=== PAGE EXCERPT ===
==============================
An acquaintance offered us a great stack of firewood for cheap – cheaper than we could have cut it ourselves, accounting for time.

The man we bought our German Shepherd stud dog from had a micro-burst go through his yard, and it knocked down several old elms. He cut and stacked the wood, and all we had to do was to come pick it up within a given length of time.

We arrived, and there was much more than we could fit on one trailer:


We had to leave almost half the pile there for somebody else. Still, it was a great start to stocking up for the year, and everybody got into the act.


Tyger helping to stack the wood on the trailer.

Tyger helping to stack the wood on the trailer.

Firewood is such a big part of the way we live, that I find it difficult to tell how much of a blessing this was. We have two wood stoves in the house, and they provide virtually all our heat. Besides this, we were swamped with construction jobs toward the end of September, and the Creator knew we could not take a lot of time to gather wood. We had been using our cookstove off and on for a week already.
==============================
=== INFORMATION SHOWN ===
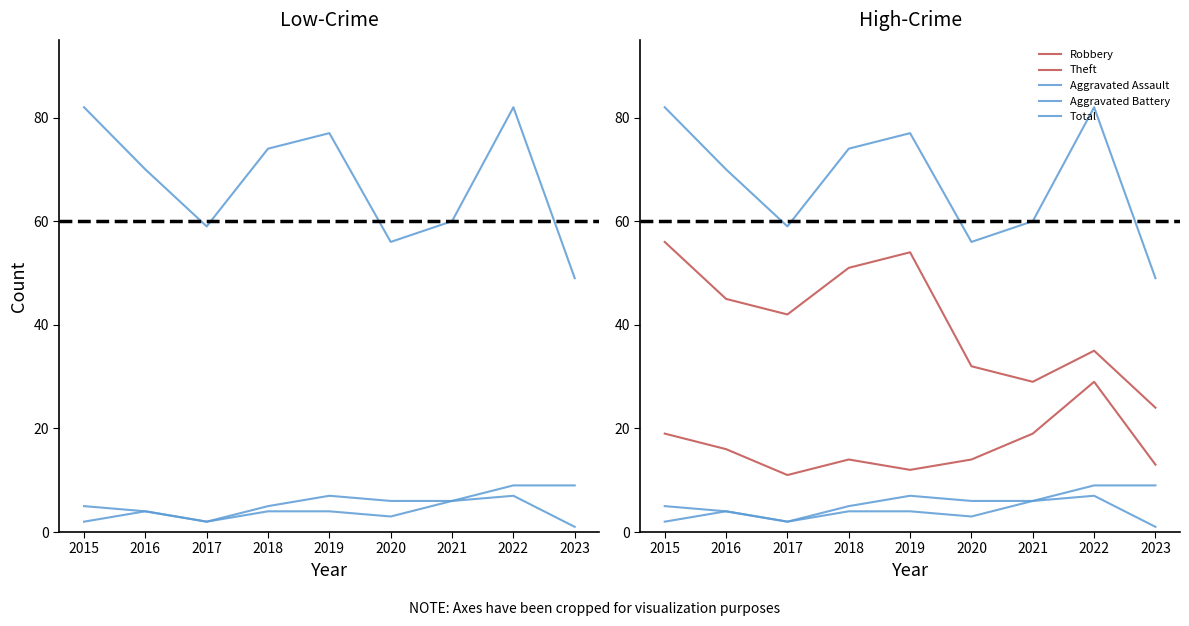

The value of Total at 2022 is 32. True or false?

False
==============================
=== WORK ORDER ===
In the firewood post above, what knocked down the old elms in the yard of the man who sold the German Shepherd stud dog, please?

=== WRITTEN RESPONSE ===
A micro-burst.